Dans une déclaration qui fait déjà couler beaucoup d’encre, l’ancien président des États-Unis, Donald Trump, a accusé son homologue sud-africain Cyril Ramaphosa d’être à l’origine de son récent diagnostic d’insuffisance veineuse chronique, une pathologie affectant la circulation sanguine dans les jambes.
S’exprimant lors d’un point de presse depuis sa résidence de Mar-a-Lago, Trump a déclaré :
« Je ne me sens pas bien depuis que ce Sud-Africain est arrivé à la Maison Blanche. Je pense qu’il a apporté quelque chose. C’était peut-être dans sa poignée de main. C’était une poignée de main très forte, étonnamment forte. Presque comme un piège. »
Selon lui, ses jambes étaient « parfaites » avant la visite officielle du président Ramaphosa, évoquant même avec fierté : « Des jambes absolument magnifiques. Énormes.
Certains ont même dit que c’étaient les plus belles jambes présidentielles depuis Kennedy. » Mais depuis cette rencontre, Trump affirme souffrir de gonflements et de décolorations, l’empêchant même, selon ses mots, de porter son célèbre short de golf.
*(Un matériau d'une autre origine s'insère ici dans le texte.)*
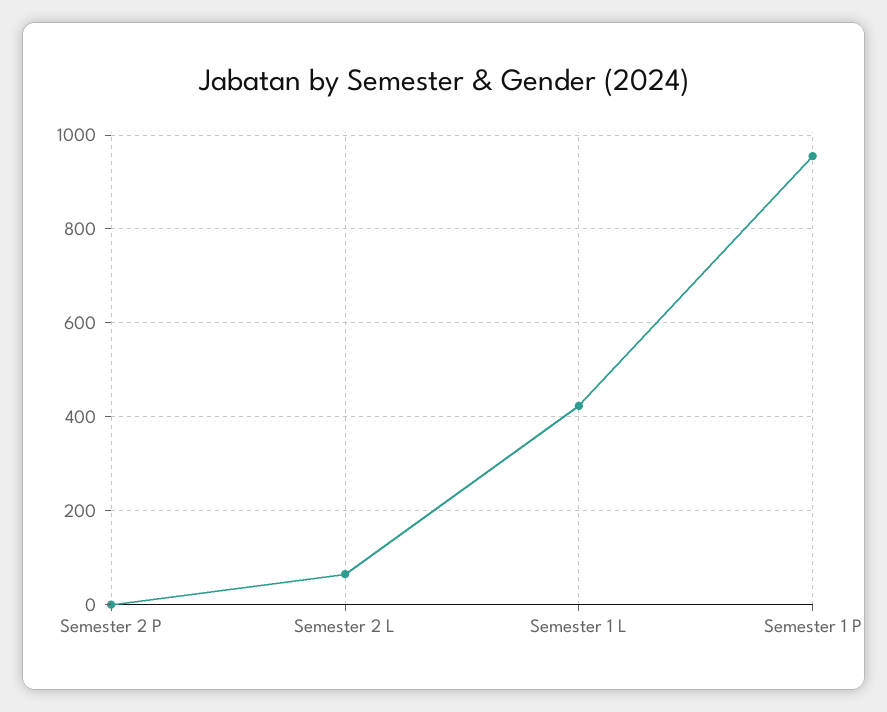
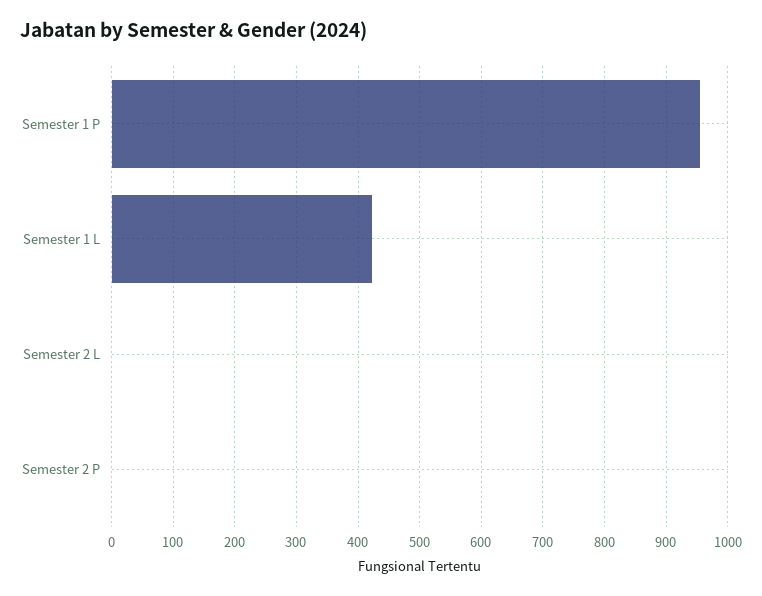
  {
    "Semester 2 P": 0,
-   "Semester 2 L": 60,
+   "Semester 2 L": 0,
    "Semester 1 L": 420,
    "Semester 1 P": 960
  }

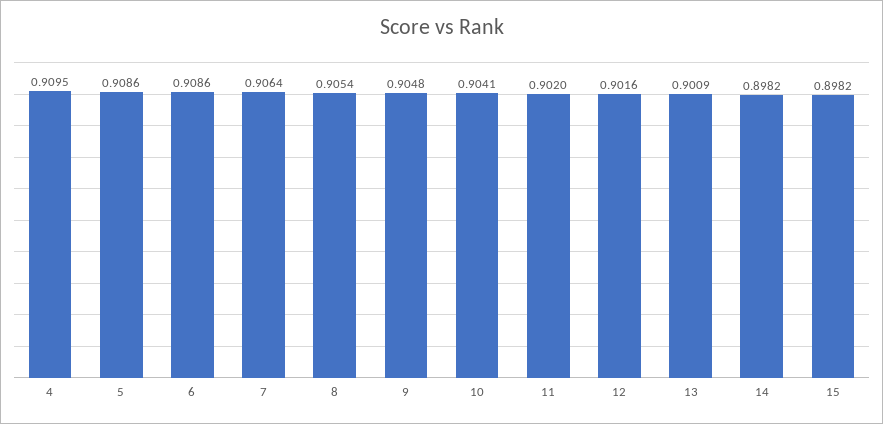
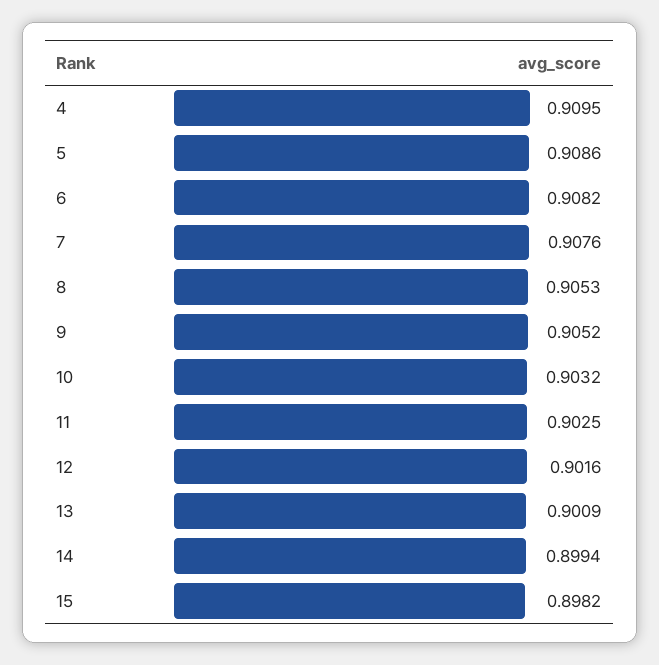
  {
    "4": 0.9095,
    "5": 0.9086,
-   "6": 0.9086,
+   "6": 0.9082,
-   "7": 0.9064,
+   "7": 0.9076,
-   "8": 0.9054,
+   "8": 0.9053,
-   "9": 0.9048,
+   "9": 0.9052,
-   "10": 0.9041,
+   "10": 0.9032,
-   "11": 0.902,
+   "11": 0.9025,
    "12": 0.9016,
    "13": 0.9009,
-   "14": 0.8982,
+   "14": 0.8994,
    "15": 0.8982
  }

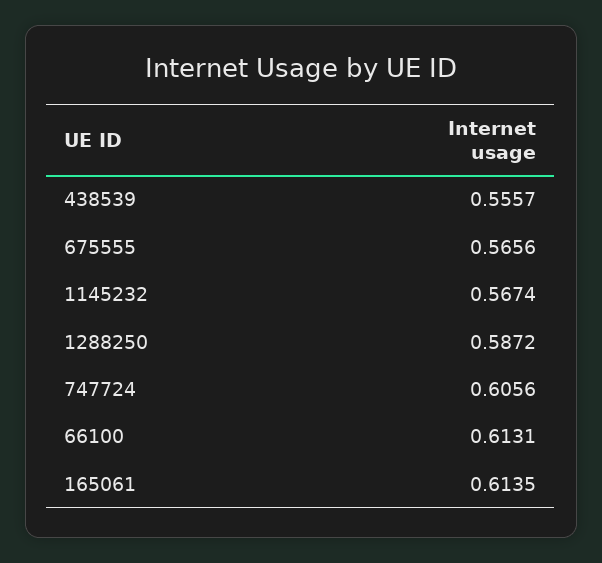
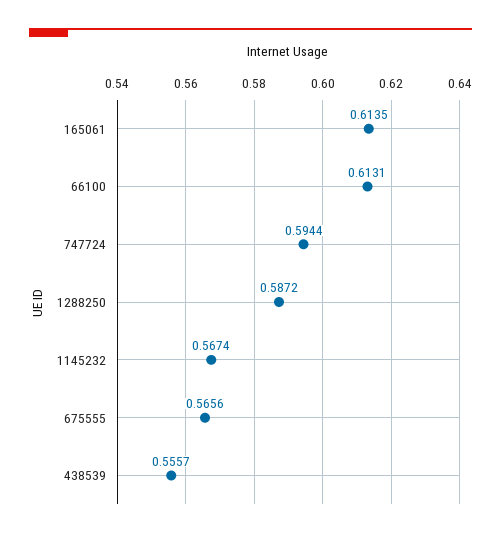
  {
    "438539": 0.5557,
    "675555": 0.5656,
    "1145232": 0.5674,
    "1288250": 0.5872,
-   "747724": 0.6056,
+   "747724": 0.5944,
    "66100": 0.6131,
    "165061": 0.6135
  }

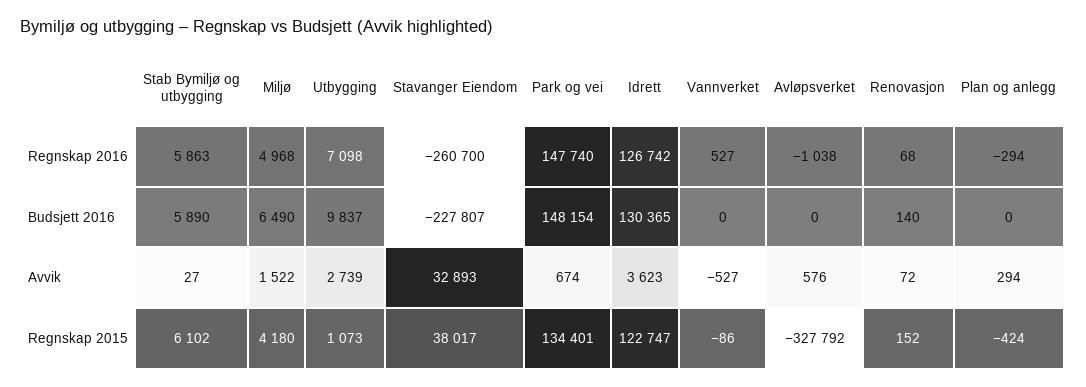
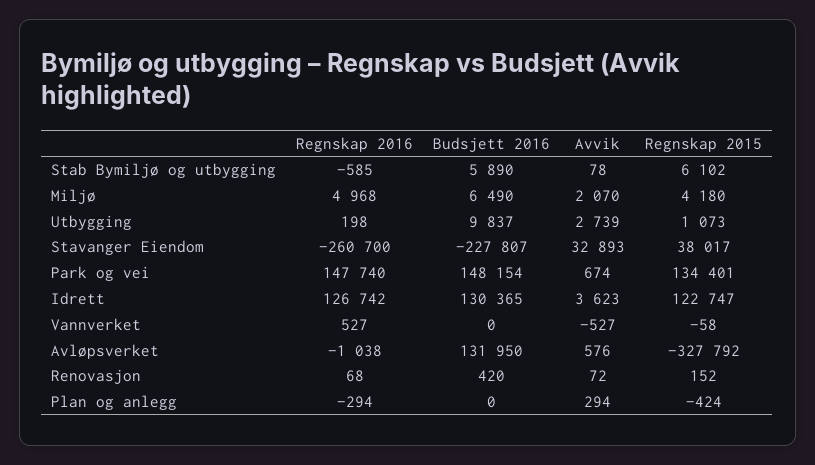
  {
    "Stab Bymiljø og utbygging": {
-     "Regnskap 2016": 5863,
+     "Regnskap 2016": -585,
      "Budsjett 2016": 5890,
-     "Avvik": 27,
+     "Avvik": 78,
      "Regnskap 2015": 6102
    },
    "Miljø": {
      "Regnskap 2016": 4968,
      "Budsjett 2016": 6490,
-     "Avvik": 1522,
+     "Avvik": 2070,
      "Regnskap 2015": 4180
    },
    "Utbygging": {
-     "Regnskap 2016": 7098,
+     "Regnskap 2016": 198,
      "Budsjett 2016": 9837,
      "Avvik": 2739,
      "Regnskap 2015": 1073
    },
    "Stavanger Eiendom": {
      "Regnskap 2016": -260700,
      "Budsjett 2016": -227807,
      "Avvik": 32893,
      "Regnskap 2015": 38017
    },
    "Park og vei": {
      "Regnskap 2016": 147740,
      "Budsjett 2016": 148154,
      "Avvik": 674,
      "Regnskap 2015": 134401
    },
    "Idrett": {
      "Regnskap 2016": 126742,
      "Budsjett 2016": 130365,
      "Avvik": 3623,
      "Regnskap 2015": 122747
    },
    "Vannverket": {
      "Regnskap 2016": 527,
      "Budsjett 2016": 0,
      "Avvik": -527,
-     "Regnskap 2015": -86
+     "Regnskap 2015": -58
    },
    "Avløpsverket": {
      "Regnskap 2016": -1038,
-     "Budsjett 2016": 0,
+     "Budsjett 2016": 131950,
      "Avvik": 576,
      "Regnskap 2015": -327792
    },
    "Renovasjon": {
      "Regnskap 2016": 68,
-     "Budsjett 2016": 140,
+     "Budsjett 2016": 420,
      "Avvik": 72,
      "Regnskap 2015": 152
    },
    "Plan og anlegg": {
      "Regnskap 2016": -294,
      "Budsjett 2016": 0,
      "Avvik": 294,
      "Regnskap 2015": -424
    }
  }

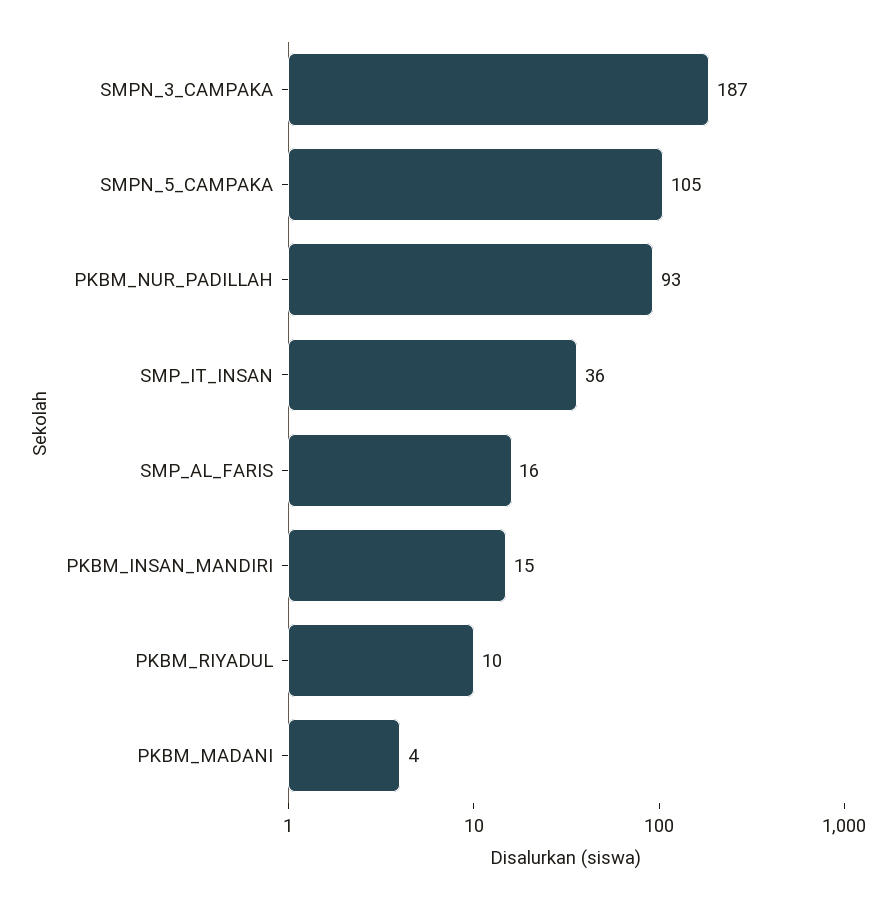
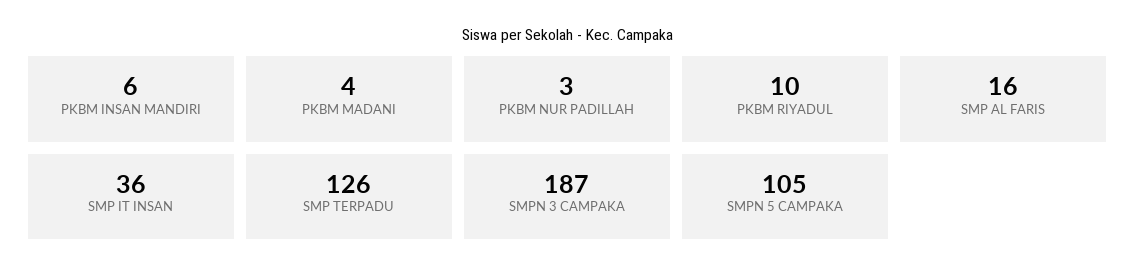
  {
    "SMPN_3_CAMPAKA": 187,
    "SMPN_5_CAMPAKA": 105,
-   "PKBM_NUR_PADILLAH": 93,
+   "PKBM_NUR_PADILLAH": 3,
    "SMP_IT_INSAN": 36,
    "SMP_AL_FARIS": 16,
-   "PKBM_INSAN_MANDIRI": 15,
+   "PKBM_INSAN_MANDIRI": 6,
    "PKBM_RIYADUL": 10,
-   "PKBM_MADANI": 4
+   "PKBM_MADANI": 4,
+   "SMP TERPADU": 126
  }

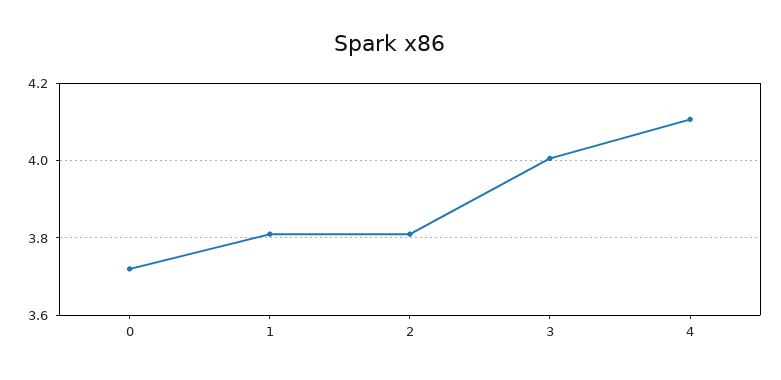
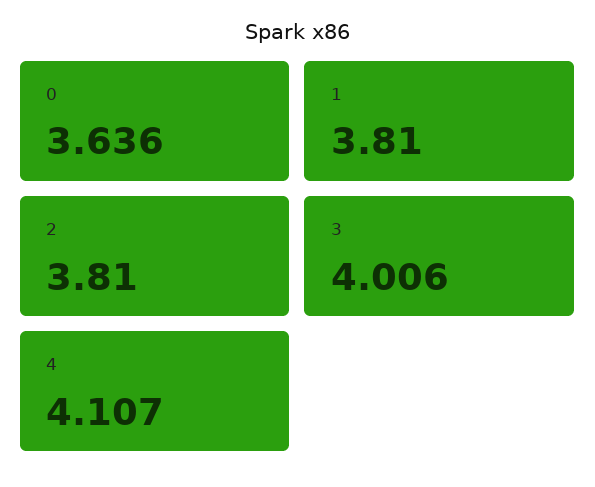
  {
-   "0": 3.72,
+   "0": 3.636,
    "1": 3.81,
    "2": 3.81,
    "3": 4.006,
    "4": 4.107
  }

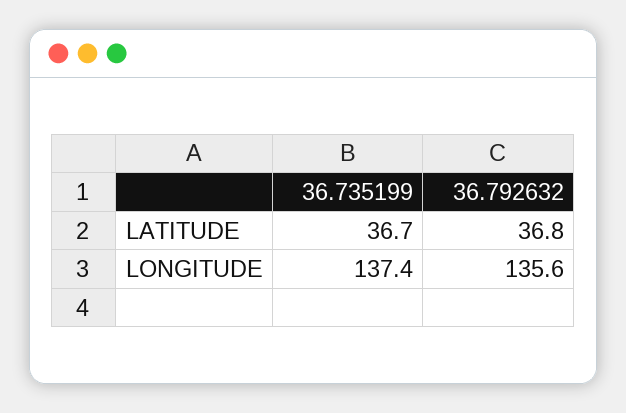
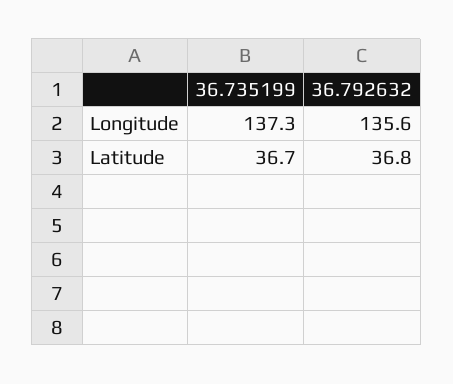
  {
    "36.735199": {
      "LATITUDE": 36.7,
-     "LONGITUDE": 137.4
+     "LONGITUDE": 137.3
    },
    "36.792632": {
      "LATITUDE": 36.8,
      "LONGITUDE": 135.6
    }
  }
Ces propos ont immédiatement suscité de vives réactions, à la fois aux États-Unis et en Afrique du Sud.
Certains analystes y voient une nouvelle tentative de diversion de la part de l’ancien président, connu pour ses déclarations souvent imprévisibles et controversées. D’autres dénoncent des insinuations dangereuses, frôlant le complotisme, voire la xénophobie.
Jusqu’ici, aucune réaction officielle n’a été enregistrée du côté de Pretoria. Les services de communication de la présidence sud-africaine se sont abstenus de tout commentaire, même si des sources proches du gouvernement évoquent une « surprise teintée d’amusement » face à ces accusations pour le moins farfelues.
Ce nouvel épisode rappelle une fois de plus le style de communication singulier de Donald Trump, à quelques mois d’une éventuelle nouvelle candidature à la présidentielle de 2028.
Pendant ce temps, les professionnels de santé, eux, rappellent que l’insuffisance veineuse chronique est généralement liée à l’âge, au mode de vie et aux antécédents médicaux – bien plus qu’à une poignée de main présidentielle.